By segregating people into their religious beliefs or tribal norms lead to thinking “we are not just Rwandans or Gregorians or Africans but specifically we are Hutus who must see Tutsis as enemies,” he said.

He also said much of the world’s response to rising terrorism and conflicts had focused on military action. Unless well-informed, well-executed and complemented by civilian initiatives, such action can generate immensely counterproductive consequences, he said.

“No matter how necessary military action might be, civil path to peace have always been and still remains ultimately the basic way of successfully confronting organised violence and terrorism,” said Sen.

His 2007 report to the Commonwealth Commission on tackling conflict, violence and extremism is called Civil Path to Peace and he has argued since to resolve conflicts through human rights, gender equality, democracy and addressing deprivations, humiliations and grievances.

A few of us had the opportunity to speak to Sen later in a smaller group. There, you can still see the sparkle in the 76-year-old’s eyes. He calls himself a feminist and because his first name ends with ‘a’, told us that he had been mistaken for a woman many a time.

One of his favourite moments, he recalled, was when he received a letter saying, “Dear Ms. Sen, they will never understand us.” He said it made his day.

But more interestingly, he said a feminist perspective and the struggle for gender equality has a great deal to offer to address global development, inequality and injustice.

“In dealing with the analysis of gender inequality you’re dealing with entrenched violence that has gone on for a long time,” he said, where people commonly think women are treated pretty well when they are not.

Similarly, there is a general perception that every country is benefiting from globalisation and as such, globalisation in its current form is fine. While in favour of globalisation, Sen said economic growth often features widening disparities in countries.

To him, it is important to approach inequality with a feminist question along the lines of whether men and women are being treated equal and the benefits and chores shared equally.

“It’s the same question to ask on globalisation. Are the benefits of globalisation being equitably shared?”

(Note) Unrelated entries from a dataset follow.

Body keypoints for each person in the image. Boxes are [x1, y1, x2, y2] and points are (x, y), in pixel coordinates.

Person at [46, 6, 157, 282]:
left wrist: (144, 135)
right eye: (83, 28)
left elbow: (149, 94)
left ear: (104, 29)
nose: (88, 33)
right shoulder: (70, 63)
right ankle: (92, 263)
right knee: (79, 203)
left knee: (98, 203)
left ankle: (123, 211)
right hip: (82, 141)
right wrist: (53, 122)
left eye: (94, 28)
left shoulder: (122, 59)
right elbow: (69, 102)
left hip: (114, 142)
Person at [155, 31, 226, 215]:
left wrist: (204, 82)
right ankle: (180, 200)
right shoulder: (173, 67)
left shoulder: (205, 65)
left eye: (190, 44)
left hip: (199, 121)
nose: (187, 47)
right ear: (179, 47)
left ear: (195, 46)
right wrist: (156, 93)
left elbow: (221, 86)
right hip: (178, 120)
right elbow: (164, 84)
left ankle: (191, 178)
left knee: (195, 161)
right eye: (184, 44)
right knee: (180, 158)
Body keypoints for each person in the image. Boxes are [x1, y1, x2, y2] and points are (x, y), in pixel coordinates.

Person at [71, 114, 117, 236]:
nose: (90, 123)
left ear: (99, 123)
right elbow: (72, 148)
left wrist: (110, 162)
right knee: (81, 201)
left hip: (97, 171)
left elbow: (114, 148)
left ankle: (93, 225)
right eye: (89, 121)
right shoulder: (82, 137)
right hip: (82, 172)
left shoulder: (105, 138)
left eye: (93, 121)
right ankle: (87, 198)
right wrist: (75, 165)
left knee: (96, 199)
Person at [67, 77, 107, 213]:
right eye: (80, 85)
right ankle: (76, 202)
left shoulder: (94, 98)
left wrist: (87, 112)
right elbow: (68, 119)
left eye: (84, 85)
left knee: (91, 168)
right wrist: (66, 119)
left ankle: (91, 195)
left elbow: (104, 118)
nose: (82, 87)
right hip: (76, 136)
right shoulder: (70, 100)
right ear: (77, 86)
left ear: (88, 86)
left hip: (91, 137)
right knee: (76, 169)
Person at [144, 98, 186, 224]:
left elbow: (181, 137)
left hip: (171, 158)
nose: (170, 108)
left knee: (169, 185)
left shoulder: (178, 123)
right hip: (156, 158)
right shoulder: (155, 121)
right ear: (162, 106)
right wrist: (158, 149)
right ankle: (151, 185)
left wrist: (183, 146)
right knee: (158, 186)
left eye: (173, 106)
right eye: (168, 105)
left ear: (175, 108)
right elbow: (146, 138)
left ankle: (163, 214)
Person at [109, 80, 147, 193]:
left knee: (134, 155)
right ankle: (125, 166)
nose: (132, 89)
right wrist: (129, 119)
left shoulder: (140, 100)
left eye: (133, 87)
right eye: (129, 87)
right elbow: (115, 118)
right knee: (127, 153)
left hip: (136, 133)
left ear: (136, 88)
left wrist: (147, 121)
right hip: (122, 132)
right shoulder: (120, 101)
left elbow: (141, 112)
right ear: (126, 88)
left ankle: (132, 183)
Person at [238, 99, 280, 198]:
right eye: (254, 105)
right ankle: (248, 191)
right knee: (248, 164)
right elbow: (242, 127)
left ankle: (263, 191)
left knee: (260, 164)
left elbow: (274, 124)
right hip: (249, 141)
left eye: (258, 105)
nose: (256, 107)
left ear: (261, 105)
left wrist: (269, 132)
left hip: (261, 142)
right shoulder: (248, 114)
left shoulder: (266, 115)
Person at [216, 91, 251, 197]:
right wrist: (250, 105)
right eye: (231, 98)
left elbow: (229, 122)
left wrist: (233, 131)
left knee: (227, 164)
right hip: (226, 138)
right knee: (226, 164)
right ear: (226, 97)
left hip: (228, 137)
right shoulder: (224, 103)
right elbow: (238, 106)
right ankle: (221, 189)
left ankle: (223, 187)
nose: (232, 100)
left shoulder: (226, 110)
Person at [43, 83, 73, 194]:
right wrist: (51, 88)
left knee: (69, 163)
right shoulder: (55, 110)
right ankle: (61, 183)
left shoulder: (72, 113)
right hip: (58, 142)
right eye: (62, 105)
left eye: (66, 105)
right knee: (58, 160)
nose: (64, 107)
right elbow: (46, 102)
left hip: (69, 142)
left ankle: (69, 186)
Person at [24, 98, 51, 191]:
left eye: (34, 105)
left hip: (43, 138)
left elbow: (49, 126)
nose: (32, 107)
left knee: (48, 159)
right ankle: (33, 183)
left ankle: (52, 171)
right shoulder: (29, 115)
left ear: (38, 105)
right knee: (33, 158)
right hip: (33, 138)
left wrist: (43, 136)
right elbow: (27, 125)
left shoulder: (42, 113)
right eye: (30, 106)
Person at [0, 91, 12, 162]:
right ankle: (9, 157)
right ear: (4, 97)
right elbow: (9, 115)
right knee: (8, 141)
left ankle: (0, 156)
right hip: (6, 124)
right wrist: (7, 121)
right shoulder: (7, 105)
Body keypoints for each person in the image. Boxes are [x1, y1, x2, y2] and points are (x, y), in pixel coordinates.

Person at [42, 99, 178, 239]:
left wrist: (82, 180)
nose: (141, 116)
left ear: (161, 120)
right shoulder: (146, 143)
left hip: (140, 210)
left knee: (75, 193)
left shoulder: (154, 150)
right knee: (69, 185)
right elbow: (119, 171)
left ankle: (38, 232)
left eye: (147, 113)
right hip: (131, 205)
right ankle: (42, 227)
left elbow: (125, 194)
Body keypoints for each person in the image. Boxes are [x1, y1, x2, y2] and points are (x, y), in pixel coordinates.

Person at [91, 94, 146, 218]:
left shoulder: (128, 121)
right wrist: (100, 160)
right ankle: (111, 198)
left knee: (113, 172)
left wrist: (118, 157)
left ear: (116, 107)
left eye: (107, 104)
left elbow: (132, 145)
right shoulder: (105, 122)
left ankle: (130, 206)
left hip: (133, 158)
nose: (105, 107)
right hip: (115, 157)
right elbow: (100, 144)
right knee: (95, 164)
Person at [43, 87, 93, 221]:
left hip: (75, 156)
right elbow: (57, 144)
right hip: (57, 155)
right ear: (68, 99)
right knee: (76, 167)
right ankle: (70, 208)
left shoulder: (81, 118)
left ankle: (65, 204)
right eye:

  1. “No matter how necessary military action might be, civil path to peace have always been and still remains ultimately the basic way of successfully confronting organised violence and terrorism,”

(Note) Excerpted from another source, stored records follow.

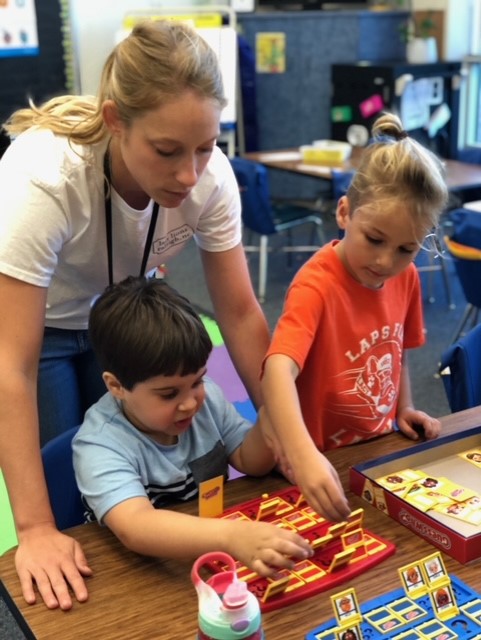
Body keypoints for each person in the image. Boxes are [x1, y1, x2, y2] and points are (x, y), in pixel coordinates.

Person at [0, 20, 270, 609]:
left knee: (145, 444)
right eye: (167, 151)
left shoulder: (209, 177)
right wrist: (37, 531)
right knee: (67, 476)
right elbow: (11, 367)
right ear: (116, 120)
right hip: (37, 327)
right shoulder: (42, 177)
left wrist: (284, 431)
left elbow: (243, 315)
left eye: (205, 147)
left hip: (122, 311)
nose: (188, 175)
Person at [261, 113, 448, 521]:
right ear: (344, 213)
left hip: (373, 450)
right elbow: (276, 370)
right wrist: (302, 454)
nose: (386, 261)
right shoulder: (316, 283)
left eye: (406, 249)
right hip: (314, 463)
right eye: (375, 240)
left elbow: (395, 350)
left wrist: (405, 407)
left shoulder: (407, 278)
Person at [72, 276, 313, 576]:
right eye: (169, 393)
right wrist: (231, 536)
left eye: (196, 380)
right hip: (141, 573)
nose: (189, 403)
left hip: (213, 554)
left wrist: (272, 416)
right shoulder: (99, 444)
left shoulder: (207, 397)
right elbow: (136, 527)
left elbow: (250, 462)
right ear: (116, 386)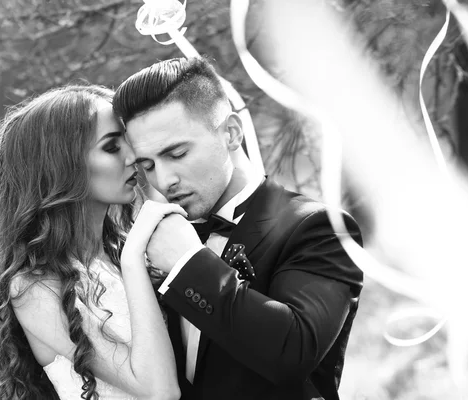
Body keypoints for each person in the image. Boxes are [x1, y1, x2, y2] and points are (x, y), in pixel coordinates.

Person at [112, 57, 365, 400]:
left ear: (231, 132)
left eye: (177, 153)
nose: (164, 180)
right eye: (148, 165)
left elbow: (293, 354)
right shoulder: (154, 242)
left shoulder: (319, 227)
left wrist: (188, 263)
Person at [0, 85, 183, 400]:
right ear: (62, 166)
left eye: (127, 141)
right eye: (111, 147)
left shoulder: (120, 252)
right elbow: (159, 389)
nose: (133, 156)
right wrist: (134, 257)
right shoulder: (36, 287)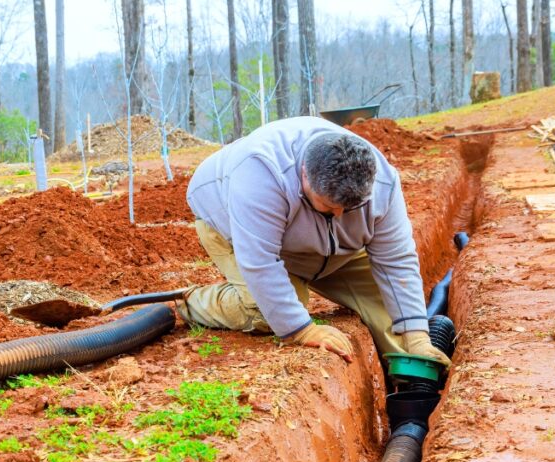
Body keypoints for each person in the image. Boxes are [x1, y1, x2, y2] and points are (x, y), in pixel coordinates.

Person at [180, 116, 451, 368]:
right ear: (305, 175)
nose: (340, 215)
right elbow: (260, 263)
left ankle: (409, 387)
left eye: (351, 208)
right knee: (265, 313)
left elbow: (396, 260)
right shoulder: (261, 176)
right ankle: (192, 302)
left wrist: (418, 339)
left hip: (333, 250)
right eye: (329, 207)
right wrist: (302, 330)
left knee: (395, 319)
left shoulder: (383, 182)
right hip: (231, 224)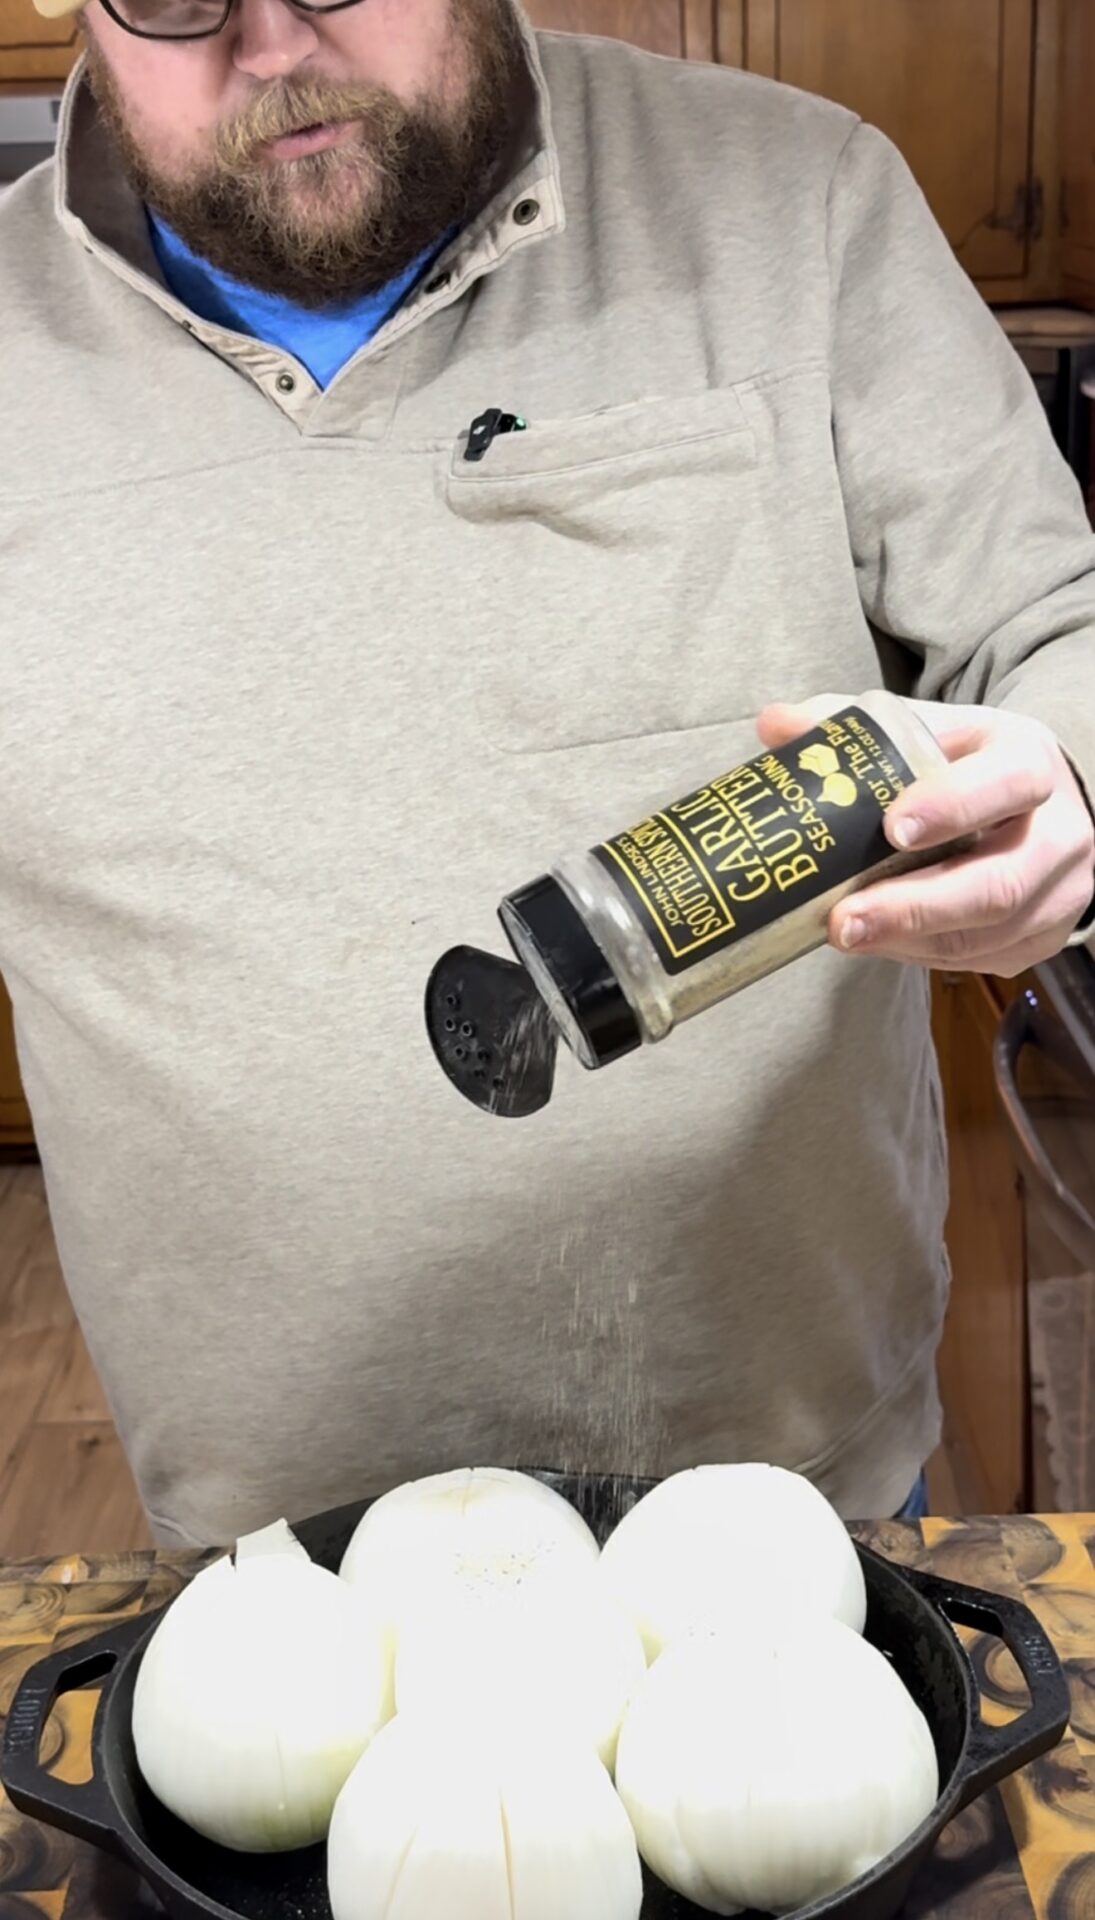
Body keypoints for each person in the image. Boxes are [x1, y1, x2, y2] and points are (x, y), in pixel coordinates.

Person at [1, 0, 1092, 1548]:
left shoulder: (799, 199)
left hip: (792, 1502)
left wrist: (1071, 776)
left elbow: (1055, 625)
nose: (268, 41)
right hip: (279, 1566)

    Really? Is he talking about reality here or is it how he would wish things worked? Apart from Gandhi’s example I fail to come up with other successful examples of confronting violence with a ‘civil path’ of human rights, gender equality, democracy and addressing deprivations, humiliations and grievances. Considering India’s caste system you might even argue that he was only partially successful.
    I personally agree that non-violence is a morally superior choice at times of conflict. I also agree that those particular traits that he puts forward are significant of successful societies. Certainly of any society where I would want to live.
    I don’t, however, agree that international affairs are governed by those moral precepts or indeed any specific set of moral precepts. And I do therefore not agree that his ‘civil path’ will be an effective way of addressing violent international conflict.
    If the aggressor does not recognize the values touted as reason for stepping down then the whole maneuver will amount to nothing more than caving in.